EXERCISE REQUIREMENTS -
Every line of the listing belongs in your answer exactly as written; the images do not.

BEGIN LISTED ENTRIES

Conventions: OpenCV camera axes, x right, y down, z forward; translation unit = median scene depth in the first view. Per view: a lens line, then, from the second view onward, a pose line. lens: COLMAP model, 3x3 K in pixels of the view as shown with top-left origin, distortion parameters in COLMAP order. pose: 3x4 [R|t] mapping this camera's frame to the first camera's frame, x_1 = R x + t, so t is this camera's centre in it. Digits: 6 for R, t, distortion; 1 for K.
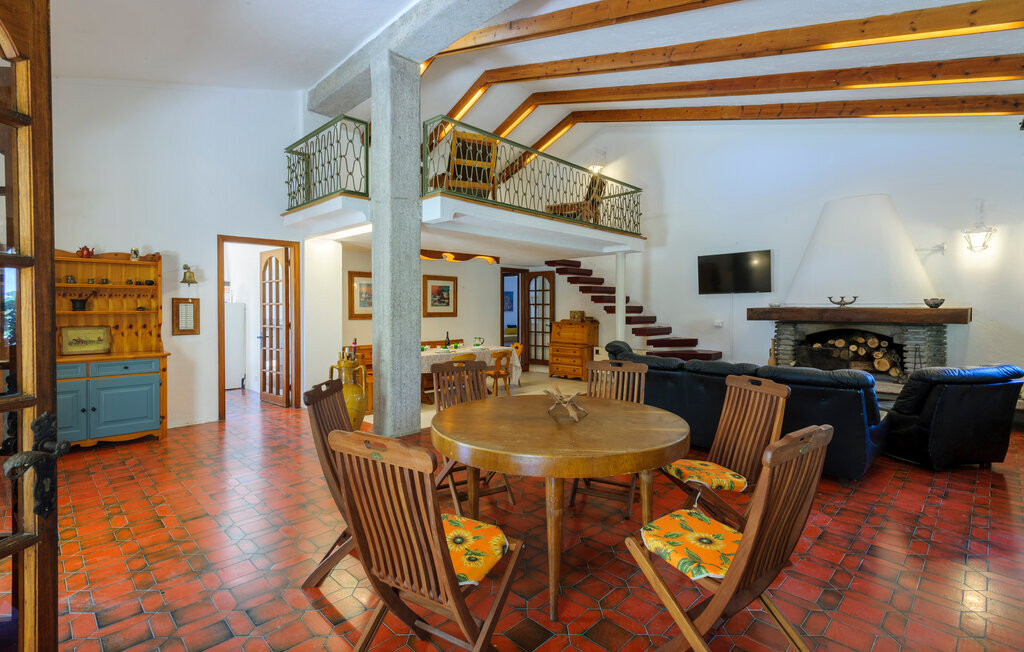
lens RADIAL K [[484.8, 0, 510.7], [0, 484.8, 312.9], [0, 0, 1]] dist [-0.001145, -0.000227]
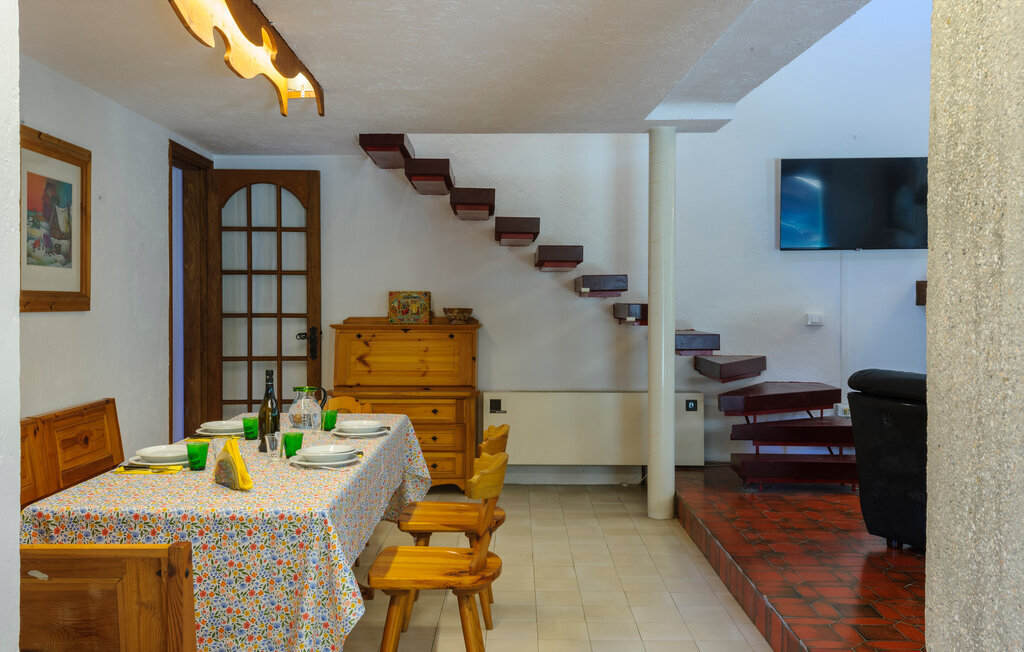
lens RADIAL K [[938.4, 0, 512.0], [0, 938.4, 326.0], [0, 0, 1]] dist [0.002393, 0.000759]
pose [[0.716267, -0.019096, 0.697565, -0.269299], [0.008104, 0.999786, 0.019049, 0.008028], [-0.697779, -0.007991, 0.716268, 0.456895]]
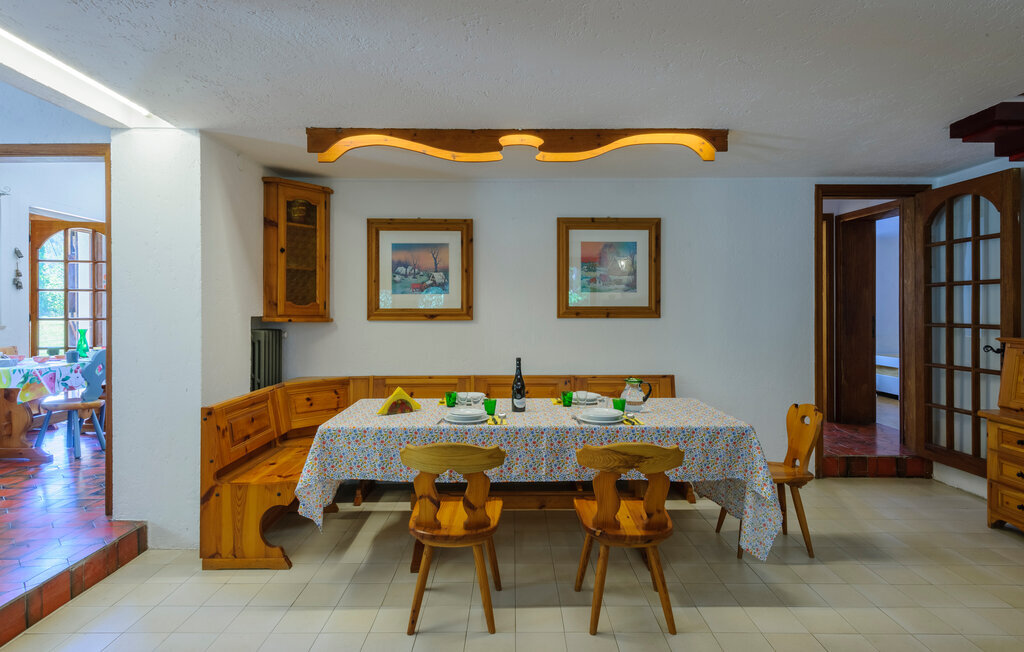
lens RADIAL K [[585.2, 0, 512.9], [0, 585.2, 307.4], [0, 0, 1]] dist [-0.001485, -0.000149]
pose [[0.711458, 0.000079, -0.702729, 0.124490], [-0.007989, 0.999936, -0.007976, 0.004705], [0.702683, 0.011289, 0.711413, 0.532097]]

END LISTED ENTRIES

WRITTEN ANSWER -
Conventions: OpenCV camera axes, x right, y down, z forward; translation unit = median scene depth in the first view. Per view: a lens line, then, from the second view onward, a pose line. lens: COLMAP model, 3x3 K in pixels of the view as shown with top-left origin, distortion parameters in COLMAP order. pose: 3x4 [R|t] mapping this camera's frame to the first camera's frame, x_1 = R x + t, so t is this camera's centre in it. Digits: 6 for R, t, distortion; 1 for K.
lens RADIAL K [[484.8, 0, 510.7], [0, 484.8, 312.9], [0, 0, 1]] dist [-0.001145, -0.000227]
lens RADIAL K [[938.4, 0, 512.0], [0, 938.4, 326.0], [0, 0, 1]] dist [0.002393, 0.000759]
pose [[0.716267, -0.019096, 0.697565, -0.269299], [0.008104, 0.999786, 0.019049, 0.008028], [-0.697779, -0.007991, 0.716268, 0.456895]]
lens RADIAL K [[585.2, 0, 512.9], [0, 585.2, 307.4], [0, 0, 1]] dist [-0.001485, -0.000149]
pose [[0.711458, 0.000079, -0.702729, 0.124490], [-0.007989, 0.999936, -0.007976, 0.004705], [0.702683, 0.011289, 0.711413, 0.532097]]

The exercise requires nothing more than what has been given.